La elipsis es, a veces, tan forzada como en una mala serie de Netflix. El contenido, donde se dan la mano varios relatos sobre drag queens, veganos, incels, nudistas y amas de casa, podría hacer las delicias de un congreso woke. Coupland, no obstante, y como es tradición, hace de todo ello una normalidad corrupta. No es que ninguno no merezca estar en el mundo. Ni mucho menos. Cada cual tiene su leitmotiv. Pero todos comparten menudencias, idiosincrasias sintomáticas de los tiempos presentes. Narcisismo, superficialidad o teorías del éxito que ocultan fracasos palmarios. El conjunto de las historias se convierten así en un chiste largo.

Un retrato que, en vez de mencionar a un inglés, un francés y un español, o a un cristiano, un musulmán y un judío, habla de un joven que sufrió abusos de su profesor de gimnasia, de una madre que se olvida a su hija pequeña en el coche toda la mañana y de un abusón animalista con un hermano transexual. La gracia es que la chanza no tiene un solo nudo, un desenlace y un final. Va y vuelve como un yoyó. Inquieta, intriga y provoca una taimada risa, pronto apagada por el siguiente mazazo, del que sabes que acabarás volviendo a extraer una leve carcajada. Y así toda la obra. Pim pam. Toma Lacasitos.

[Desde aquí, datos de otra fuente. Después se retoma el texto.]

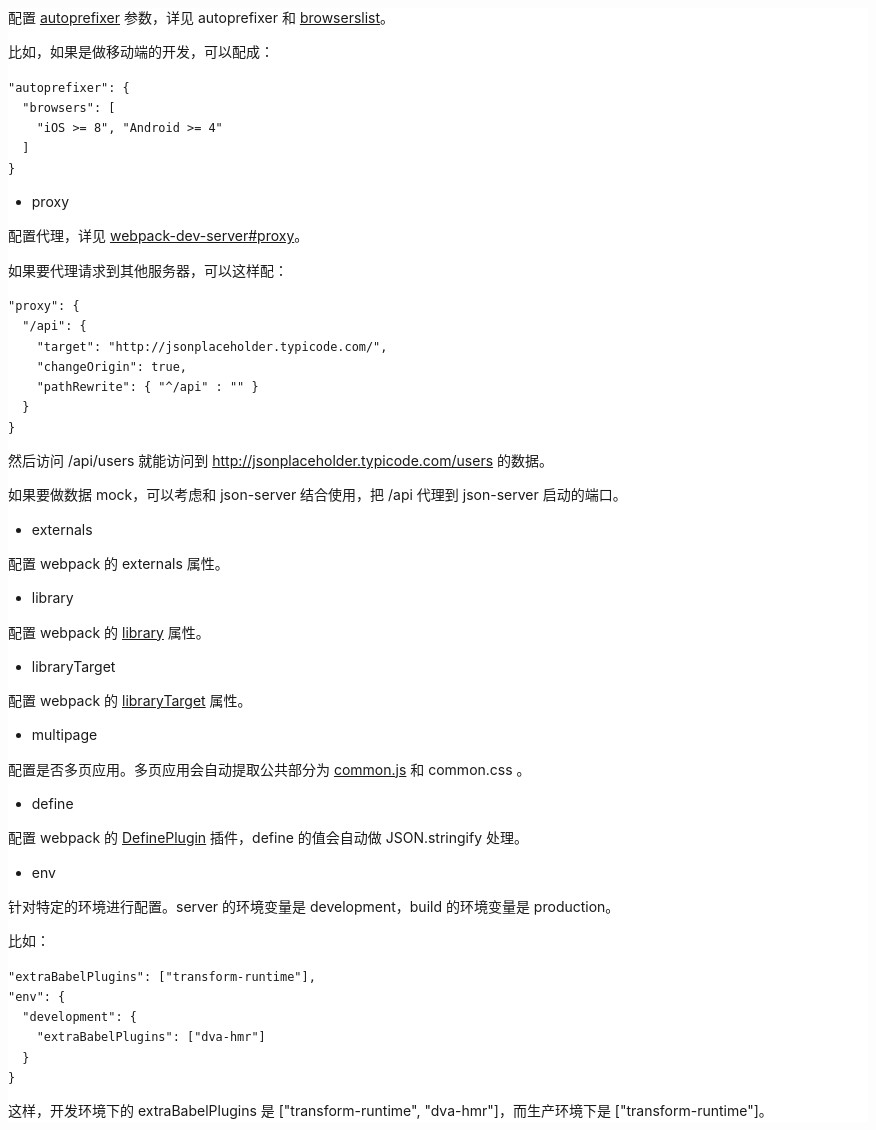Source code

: 配置 [autoprefixer](https://github.com/postcss/autoprefixer) 参数，详见 autoprefixer 和 [browserslist](https://github.com/ai/browserslist#queries)。

比如，如果是做移动端的开发，可以配成：
```
"autoprefixer": {
  "browsers": [
    "iOS >= 8", "Android >= 4"
  ]
}
```

+ proxy

配置代理，详见 [webpack-dev-server#proxy](https://webpack.github.io/docs/webpack-dev-server.html#proxy)。

如果要代理请求到其他服务器，可以这样配：
```
"proxy": {
  "/api": {
    "target": "http://jsonplaceholder.typicode.com/",
    "changeOrigin": true,
    "pathRewrite": { "^/api" : "" }
  }
}
```
然后访问 /api/users 就能访问到 http://jsonplaceholder.typicode.com/users 的数据。

如果要做数据 mock，可以考虑和 json-server 结合使用，把 /api 代理到 json-server 启动的端口。

+ externals

配置 webpack 的 externals 属性。

+ library

配置 webpack 的 [library](http://webpack.github.io/docs/configuration.html#output-library) 属性。

+ libraryTarget

配置 webpack 的 [libraryTarget](http://webpack.github.io/docs/configuration.html#output-librarytarget) 属性。

+ multipage

配置是否多页应用。多页应用会自动提取公共部分为 [common.js](http://common.js/) 和 common.css 。

+ define

配置 webpack 的 [DefinePlugin](http://webpack.github.io/docs/list-of-plugins.html#defineplugin) 插件，define 的值会自动做 JSON.stringify 处理。

+ env

针对特定的环境进行配置。server 的环境变量是 development，build 的环境变量是 production。

比如：
```
"extraBabelPlugins": ["transform-runtime"],
"env": {
  "development": {
    "extraBabelPlugins": ["dva-hmr"]
  }
}
```
这样，开发环境下的 extraBabelPlugins 是 ["transform-runtime", "dva-hmr"]，而生产环境下是 ["transform-runtime"]。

Merodean por las páginas de Atracón hombres infieles que se desentienden de sus parejas moribundas de cáncer. Y mujeres que son objeto de un vídeo viral en internet. Y fogonazos sexuales nacidos en el albor de aplicaciones de citas. Un desfile de mendigos emocionales cotidianos descritos con una prosa sencilla, ágil y muy americana. Una expresión existencial y rebelde que recuerda al Bret Easton Ellis menos cargado de adoración por el lujo. En general, una cachetada a la actualidad que, con ironía, podría homologarse a unos versos de Talking Heads: «Y mientras todo se desmoronaba, nadie prestaba atención».

Como colofón, mencionaré algo que se intuye por lógica y se descubre con la lectura. Las anécdotas forman parte de una policromía coral con lugares comunes que se desvelan poco a poco. Hay que estar, por tanto, atento a los detalles (cosa muy propia de la literatura de Coupland) no ya para disfrutar —los relatos leídos de manera totalmente independiente siguen siendo adictivos— pero sí para tener una visión tridimensional de lo que quiere decir. De lo que, al final, está haciendo Douglas Coupland: ponerle un espejo enfrente a esta época tecnológicamente puntera, emocionalmente desorientada y lunáticamente estresada. Todo eso, por si fuera poco, como resultado de la digestión de un exquisito atracón.